Whilst banks around the world are back in the black and back to paying massive bonuses to their executives, millions of poor people around the world are reeling from the global financial crisis which has been caused by their greed.

ActionAid is supporting the call for a tiny tax on the bankers, a “Robin Hood Tax” that takes from the rich to give to the poor. A .05% tax on global financial transactions by banks and other financial institutions like hedge funds would raise billions to assist people affected by climate change and extreme poverty. In Australia we all pay a GST of 10% on practically everything we buy, so why shouldn’t the banks be paying a tax on their transactions?

Such a tax would only be applied to the wholesale financial markets so for example you wouldn’t be taxed if money was being sent to relatives overseas. The tax would be based on a system where “the more you trade the more you pay” so the biggest institutions whose wealth skyrocketed before the global financial crisis would pay most of the tax.
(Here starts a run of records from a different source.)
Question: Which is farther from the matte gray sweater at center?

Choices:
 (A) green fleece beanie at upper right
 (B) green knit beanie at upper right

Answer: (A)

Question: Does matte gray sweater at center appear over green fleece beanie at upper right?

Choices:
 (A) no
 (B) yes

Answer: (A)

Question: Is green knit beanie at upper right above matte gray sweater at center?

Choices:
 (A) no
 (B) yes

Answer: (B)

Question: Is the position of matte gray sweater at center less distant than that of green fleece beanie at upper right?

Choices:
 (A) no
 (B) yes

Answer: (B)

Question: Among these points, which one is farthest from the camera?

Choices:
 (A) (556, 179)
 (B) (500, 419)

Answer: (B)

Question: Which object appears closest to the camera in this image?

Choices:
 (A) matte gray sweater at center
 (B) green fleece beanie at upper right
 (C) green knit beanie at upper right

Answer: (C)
As the financial crisis has led to millions more falling into extreme poverty, the banks and other financial companies that caused this mess should be coughing up the money to help them find a way out of extreme poverty.
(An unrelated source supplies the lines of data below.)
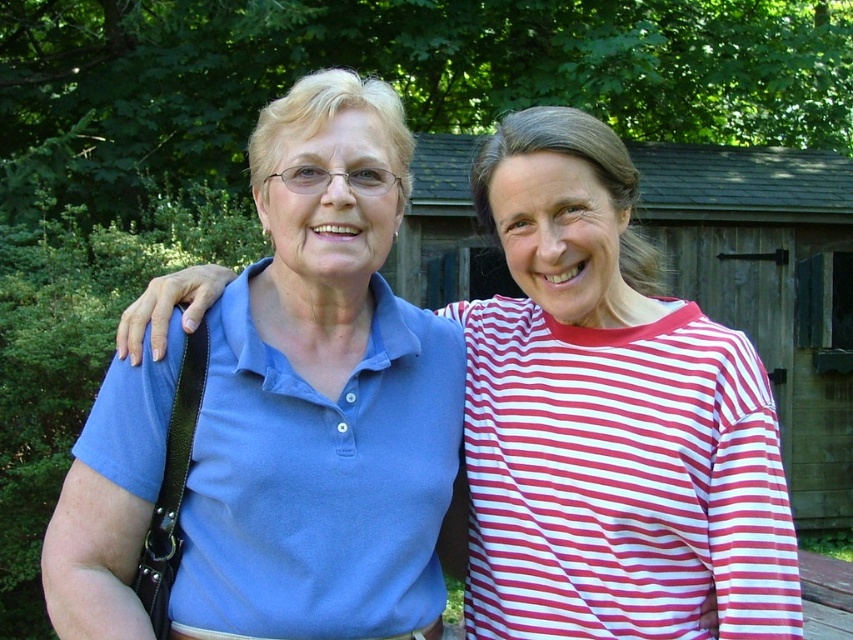
Question: Which object is the farthest from the matte blue polo shirt at center?

Choices:
 (A) blue cotton polo shirt at center
 (B) red striped shirt at right

Answer: (A)

Question: Can you confirm if blue cotton polo shirt at center is bigger than matte blue polo shirt at center?

Choices:
 (A) yes
 (B) no

Answer: (A)

Question: Is the position of blue cotton polo shirt at center less distant than that of red striped shirt at right?

Choices:
 (A) yes
 (B) no

Answer: (A)

Question: Which is nearer to the blue cotton polo shirt at center?

Choices:
 (A) red striped shirt at right
 (B) matte blue polo shirt at center

Answer: (A)

Question: From the image, what is the correct spatial relationship of red striped shirt at right in relation to matte blue polo shirt at center?

Choices:
 (A) above
 (B) below

Answer: (B)

Question: Which point is closer to the camera taking this photo?

Choices:
 (A) (700, 340)
 (B) (280, 454)

Answer: (B)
A growing number of economists (amongst them Nobel Laureate Joseph Stiglitz and Jeffrey Sachs), many in the financial sector and high profile business types such as Warren Buffett and George Soros are calling for the tax. This is because it’s an easy tax to collect and would have little impact on the financial services industry if it’s designed correctly. In many cases it would require little more than changing a few lines of computer code to collect the tax from computerised bank transfers. Lots of countries already tax financial transactions and the G20 has requested the IMF to review the proposal for a tax.

The global financial crisis has created the perfect storm and the time is right to introduce a financial transactions tax. The G20 provides the perfect forum for these discussions and a growing number of G20 governments are supporting the idea. We have written to Wayne Swann urging him to consider this proposal and ActionAid demands that the Government of Australia works with other G20 members to agree to a plan to implement a global financial transaction tax at the G20 meeting in South Korea in late 2010.